Then, there is the incomparable variety in nature: from the steaming-hot Caribbean lowlands to the Pacific cloud forests, from active volcanoes down to the flat and dry northwestern province of Guanacaste and the dream beaches along the Pacific, Costa Rica offers it all.
But the very best part is what most people in a car would hate: the bad road conditions and the numerous unpaved highways and gravel trails. When people ask me how the ride is along the northern Pacific coast from Tamarindo to Samara and onto Malpaís, I usually reply, “It's torture in a car, but it's paradise on a motorcycle.”

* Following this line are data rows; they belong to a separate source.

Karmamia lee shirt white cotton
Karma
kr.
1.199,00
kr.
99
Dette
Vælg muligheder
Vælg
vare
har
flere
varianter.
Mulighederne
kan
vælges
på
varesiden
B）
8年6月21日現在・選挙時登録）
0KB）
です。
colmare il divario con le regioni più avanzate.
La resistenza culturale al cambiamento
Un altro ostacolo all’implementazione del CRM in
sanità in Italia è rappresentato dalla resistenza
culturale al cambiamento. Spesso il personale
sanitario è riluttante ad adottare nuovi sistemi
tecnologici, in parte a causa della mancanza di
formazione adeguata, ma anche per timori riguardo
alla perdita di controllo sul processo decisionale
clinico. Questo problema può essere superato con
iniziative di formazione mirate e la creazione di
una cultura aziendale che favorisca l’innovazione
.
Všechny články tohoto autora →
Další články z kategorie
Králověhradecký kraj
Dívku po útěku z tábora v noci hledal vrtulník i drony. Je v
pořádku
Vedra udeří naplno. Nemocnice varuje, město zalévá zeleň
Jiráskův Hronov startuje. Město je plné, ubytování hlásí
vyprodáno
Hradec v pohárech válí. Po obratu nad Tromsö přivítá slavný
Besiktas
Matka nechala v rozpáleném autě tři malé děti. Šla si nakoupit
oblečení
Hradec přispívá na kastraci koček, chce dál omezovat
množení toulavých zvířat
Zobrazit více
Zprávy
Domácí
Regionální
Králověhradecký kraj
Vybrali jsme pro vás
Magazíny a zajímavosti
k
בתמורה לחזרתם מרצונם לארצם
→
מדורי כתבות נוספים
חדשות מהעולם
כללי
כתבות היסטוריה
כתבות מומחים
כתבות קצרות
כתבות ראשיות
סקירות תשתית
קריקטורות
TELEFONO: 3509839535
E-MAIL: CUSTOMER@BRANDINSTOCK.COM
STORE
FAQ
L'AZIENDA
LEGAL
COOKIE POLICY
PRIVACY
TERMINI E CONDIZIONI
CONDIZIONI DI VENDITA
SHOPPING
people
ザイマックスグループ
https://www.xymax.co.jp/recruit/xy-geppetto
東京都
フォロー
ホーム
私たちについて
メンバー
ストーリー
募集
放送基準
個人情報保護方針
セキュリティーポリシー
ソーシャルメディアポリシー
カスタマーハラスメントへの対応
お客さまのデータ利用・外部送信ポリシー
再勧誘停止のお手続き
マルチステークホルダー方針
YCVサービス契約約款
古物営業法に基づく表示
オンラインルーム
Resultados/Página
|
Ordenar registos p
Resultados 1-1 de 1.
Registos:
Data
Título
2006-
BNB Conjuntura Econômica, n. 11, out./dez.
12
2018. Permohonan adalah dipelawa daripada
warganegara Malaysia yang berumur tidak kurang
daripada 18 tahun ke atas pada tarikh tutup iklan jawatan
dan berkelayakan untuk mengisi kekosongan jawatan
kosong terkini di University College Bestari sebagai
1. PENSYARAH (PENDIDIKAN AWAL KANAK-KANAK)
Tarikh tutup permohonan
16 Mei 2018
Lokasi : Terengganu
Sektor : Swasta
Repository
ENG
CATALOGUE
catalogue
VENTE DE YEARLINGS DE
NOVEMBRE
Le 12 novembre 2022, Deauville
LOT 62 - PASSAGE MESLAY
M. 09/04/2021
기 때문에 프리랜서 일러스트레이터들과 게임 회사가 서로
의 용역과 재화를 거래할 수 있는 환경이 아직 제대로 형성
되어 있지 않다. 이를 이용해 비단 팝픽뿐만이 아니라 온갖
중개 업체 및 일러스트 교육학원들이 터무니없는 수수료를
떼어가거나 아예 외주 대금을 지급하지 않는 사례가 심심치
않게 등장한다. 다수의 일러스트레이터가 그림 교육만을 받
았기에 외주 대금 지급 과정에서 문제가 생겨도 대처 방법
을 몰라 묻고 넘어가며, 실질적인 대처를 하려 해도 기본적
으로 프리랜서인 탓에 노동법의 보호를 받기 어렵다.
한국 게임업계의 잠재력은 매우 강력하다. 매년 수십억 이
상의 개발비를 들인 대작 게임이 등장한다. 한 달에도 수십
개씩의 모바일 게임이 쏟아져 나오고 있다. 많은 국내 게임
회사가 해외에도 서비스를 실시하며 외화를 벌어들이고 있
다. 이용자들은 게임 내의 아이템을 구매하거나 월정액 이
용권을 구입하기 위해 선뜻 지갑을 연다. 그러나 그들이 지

The same is true for many other routes, such as the rocky road to Monteverde National Park in north-central Costa Rica, the climb to Guanacaste's Rincón de la Vieja Volcano and even the stretch between Quepos and Dominical on the central-to-southern Pacific coast, which can be great fun on a dual-sport bike (and will reduce traveling time from about two and a half hours to somewhere close to an hour). The large-suspension travel of these bikes absorbs most of the uneven surface, and having only two wheels in line (as opposed to four wheels on two axles) makes it easy to get around the numerous potholes.
Finally, there are an endless number of trails you could not travel in even the best four-by-four, simply because they are too narrow for a car or there are too many big rocks in the way, such as on the ride along the south shore of north-central Costa Rica's Arenal Lake or the direct route from Arenal to Monteverde, which otherwise can only be done on foot or horseback.